O contexto político e as relações entre os Estados Unidos e a Turquia são elementos importantes no enredo e, de certa forma, influenciam suas decisões. "Fazia cinco anos que eu tinha me metido nessa. Fazia cinco anos que eu esperava minha família, meus amigos, meus advogados, me tirarem dessa. Eu tinha vinte e oito anos. Talvez fosse hora de resolver tudo com minhas próprias mãos. Chegou a hora – falei ao ar matinal. – chegou a hora.” 

Quando resolvi abandonar a cocaína foi assim também. "Chegou a hora."  Eu estava morrendo a olhos vistos. Eu era motivo de pena e de chacota. Era a droga ou eu - bem assim. O impossível era o meu dever naquele momento crucial de minha existência. Minha vida era minha e eu não podia deixar que ela fosse esmagada por uma substância ou por minha completa submissão e covardia.

Vi muita coisa no mundo. Há pessoas que têm uma biblioteca como os eunucos um harém. Há "paisanas travestidos de drogados".  Há os que arrumam culpados para tudo. Há de tudo. Existem aqueles vivem muitas vidas sem escrever uma única página, linha, palavra... Pessoas que são a própria poesia.

Existem os livros que nos levam para além dos livros, como diria o filósofo.

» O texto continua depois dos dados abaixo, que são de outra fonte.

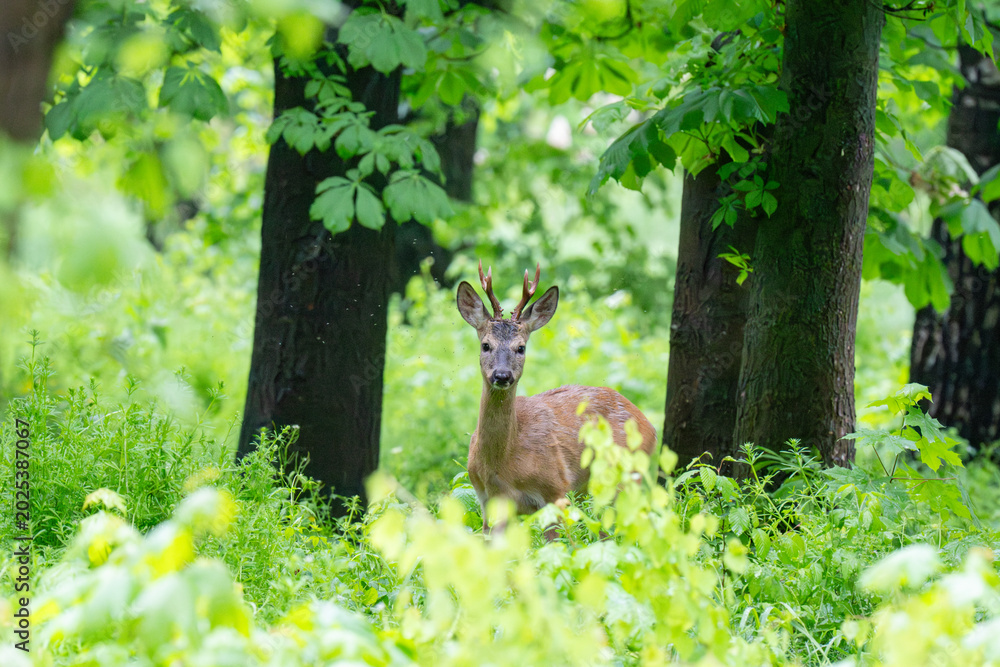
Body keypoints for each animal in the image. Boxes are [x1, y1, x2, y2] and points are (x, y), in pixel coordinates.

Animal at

Conheci algumas almas nobres.  A vida não segue em linha reta e com a coerência de uma redação de vestibular ou um TCC universitário. Só o morto fica parado, educado, de boca fechada, sem reclamar.

Percebi que tinha que escapar da prisão que eu mesmo construí... inventar novos caminhos. Tinha luz lá fora. Não era muita, mas dava para vencer a escuridão da minha alma.

Eu estava atento, como um pai que carrega a filha recém-nascida nos braços. E eu ainda seria abençoado com duas lindas meninas. O destino iria me presentear com muito mais.

Claro que nunca poderei vencer a morte. Mas posso vencer a morte em vida - que é a pior de todas as mortes.